Re: Sonority of 'h'?
From: | Christophe Grandsire <christophe.grandsire@...> |
Date: | Thursday, June 26, 2003, 14:59 |
En réponse à Amanda Babcock :
>Does 'h' fit into the usual set of sonority classes? In English it seems
>like it can only appear as the sole onset of a syllable. In Mohawk they
>throw it around all over the place indiscriminately - does Mohawk use
>sonority distance? It seems that 'h' is treated in widely varying ways
>by different languages. Where does it fit?

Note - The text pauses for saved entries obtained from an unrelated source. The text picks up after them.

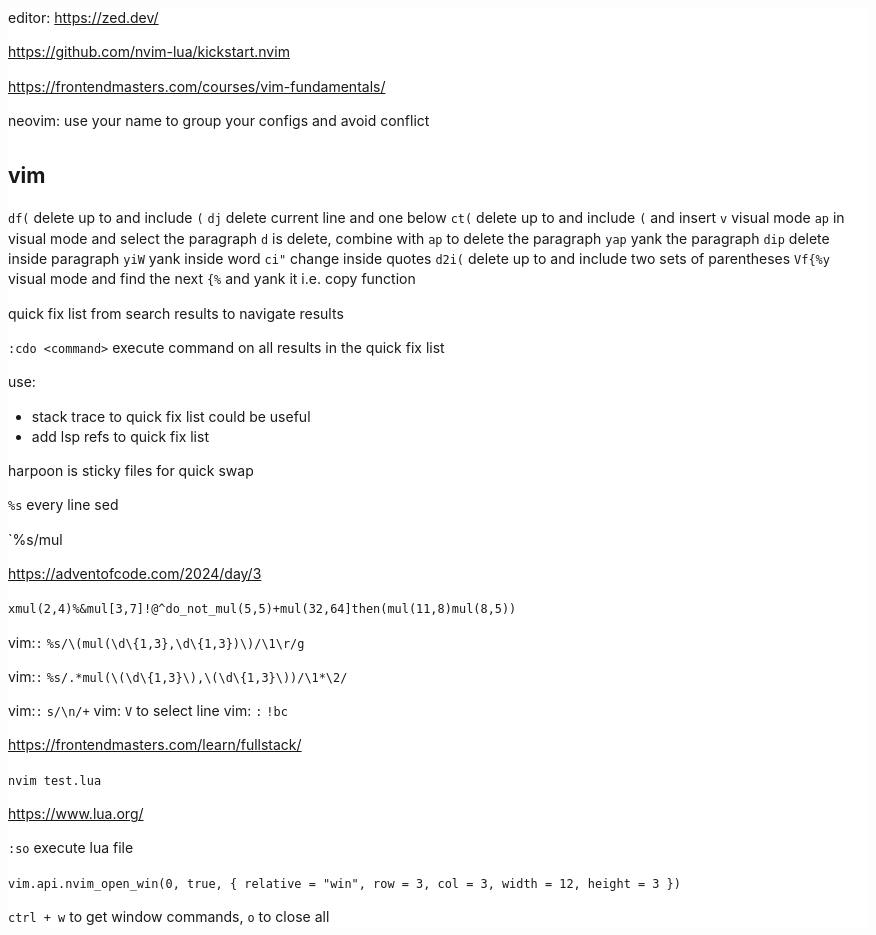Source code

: editor: https://zed.dev/

https://github.com/nvim-lua/kickstart.nvim

https://frontendmasters.com/courses/vim-fundamentals/

neovim: use your name to group your configs and avoid conflict 

## vim

`df(` delete up to and include `(`
`dj` delete current line and one below
`ct(` delete up to and include `(` and insert
`v` visual mode
`ap` in visual mode and select the paragraph
`d` is delete, combine with `ap` to delete the paragraph
`yap` yank the paragraph
`dip` delete inside paragraph
`yiW` yank inside word
`ci"` change inside quotes
`d2i(` delete up to and include two sets of parentheses
`Vf{%y` visual mode and find the next `{%` and yank it i.e. copy function

quick fix list from search results to navigate results

`:cdo <command>` execute command on all results in the quick fix list

use:
- stack trace to quick fix list could be useful
- add lsp refs to quick fix list

harpoon is sticky files for quick swap

`%s` every line sed

`%s/mul

https://adventofcode.com/2024/day/3

`xmul(2,4)%&mul[3,7]!@^do_not_mul(5,5)+mul(32,64]then(mul(11,8)mul(8,5))`

vim:`:` `%s/\(mul(\d\{1,3},\d\{1,3})\)/\1\r/g`

vim:`:` `%s/.*mul(\(\d\{1,3}\),\(\d\{1,3}\))/\1*\2/`

vim:`:` `s/\n/+`
vim: `V` to select line
vim: `:` `!bc`

https://frontendmasters.com/learn/fullstack/

`nvim test.lua`

https://www.lua.org/

`:so` execute lua file

`vim.api.nvim_open_win(0, true, { relative = "win", row = 3, col = 3, width = 12, height = 3 })`

`ctrl + w` to get window commands, `o` to close all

[h] is a voiceless glottal fricative, i.e. the fricative equivalent of [?],
just like [x] is the fricative equivalent of [k]. It even has a voiced
counterpart, hooked-h in IPA, [h\] in X-SAMPA. How it is treated depends
thus on two factors: how the language treats fricatives, and how it treats
glottal consonants. In English, glottal consonants can appear only
initially. It's true about [h], but also about [?] (which appears in front
of words which seem to begin with a vowel). German has this even stronger
than English. So in this case the treatment of [h] as a glottal consonant
preceeds its treatment as a fricative. In Mohawk, it seems it's treated
more like any other voiceless fricative (does Mohawk have phonemic /?/?),
and it probably patterns with them.
Christophe Grandsire.
http://rainbow.conlang.free.fr
You need a straight mind to invent a twisted conlang.